Scan the entries for the word "space". Every line that has it should be copied.

________________________

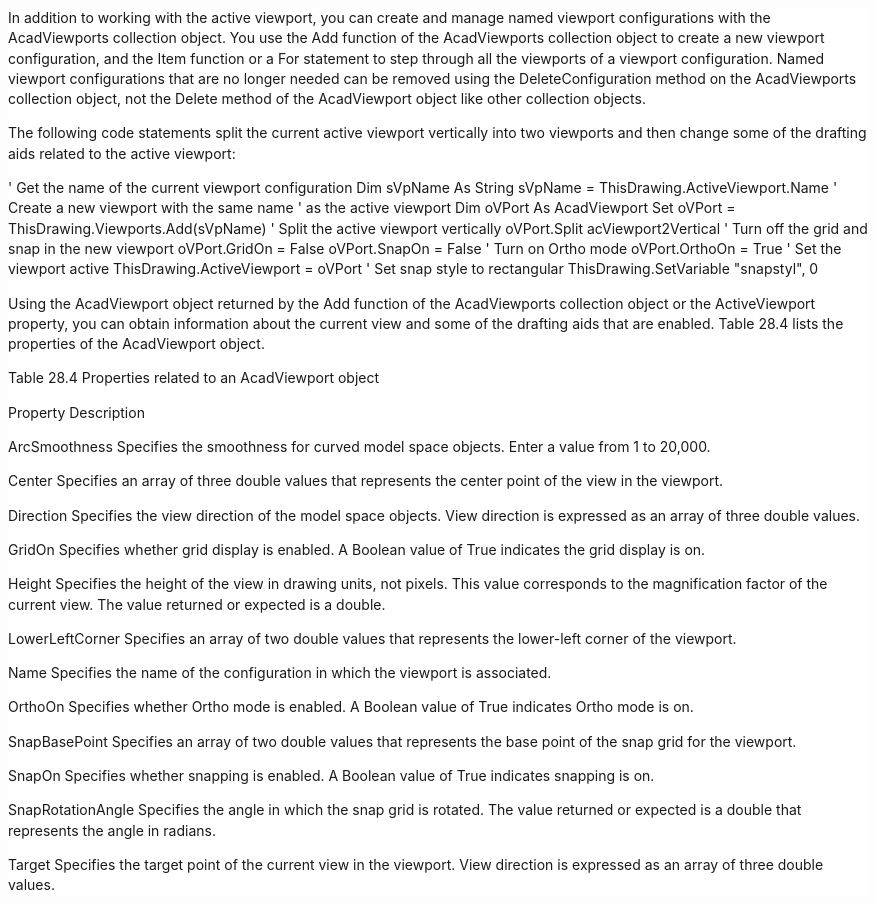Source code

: In addition to working with the active viewport, you can create and manage named viewport configurations with the AcadViewports collection object. You use the Add function of the AcadViewports collection object to create a new viewport configuration, and the Item function or a For statement to step through all the viewports of a viewport configuration. Named viewport configurations that are no longer needed can be removed using the DeleteConfiguration method on the AcadViewports collection object, not the Delete method of the AcadViewport object like other collection objects.

The following code statements split the current active viewport vertically into two viewports and then change some of the drafting aids related to the active viewport:

' Get the name of the current viewport configuration Dim sVpName As String sVpName = ThisDrawing.ActiveViewport.Name ' Create a new viewport with the same name ' as the active viewport Dim oVPort As AcadViewport Set oVPort = ThisDrawing.Viewports.Add(sVpName) ' Split the active viewport vertically oVPort.Split acViewport2Vertical ' Turn off the grid and snap in the new viewport oVPort.GridOn = False oVPort.SnapOn = False ' Turn on Ortho mode oVPort.OrthoOn = True ' Set the viewport active ThisDrawing.ActiveViewport = oVPort ' Set snap style to rectangular ThisDrawing.SetVariable "snapstyl", 0

Using the AcadViewport object returned by the Add function of the AcadViewports collection object or the ActiveViewport property, you can obtain information about the current view and some of the drafting aids that are enabled. Table 28.4 lists the properties of the AcadViewport object.

Table 28.4 Properties related to an AcadViewport object

Property Description

ArcSmoothness Specifies the smoothness for curved model space objects. Enter a value from 1 to 20,000.

Center Specifies an array of three double values that represents the center point of the view in the viewport.

Direction Specifies the view direction of the model space objects. View direction is expressed as an array of three double values.

GridOn Specifies whether grid display is enabled. A Boolean value of True indicates the grid display is on.

Height Specifies the height of the view in drawing units, not pixels. This value corresponds to the magnification factor of the current view. The value returned or expected is a double.

LowerLeftCorner Specifies an array of two double values that represents the lower-left corner of the viewport.

Name Specifies the name of the configuration in which the viewport is associated.

OrthoOn Specifies whether Ortho mode is enabled. A Boolean value of True indicates Ortho mode is on.

SnapBasePoint Specifies an array of two double values that represents the base point of the snap grid for the viewport.

SnapOn Specifies whether snapping is enabled. A Boolean value of True indicates snapping is on.

SnapRotationAngle Specifies the angle in which the snap grid is rotated. The value returned or expected is a double that represents the angle in radians.

Target Specifies the target point of the current view in the viewport. View direction is expressed as an array of three double values.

________________________

Expected answer:
ArcSmoothness Specifies the smoothness for curved model space objects. Enter a value from 1 to 20,000.
Direction Specifies the view direction of the model space objects. View direction is expressed as an array of three double values.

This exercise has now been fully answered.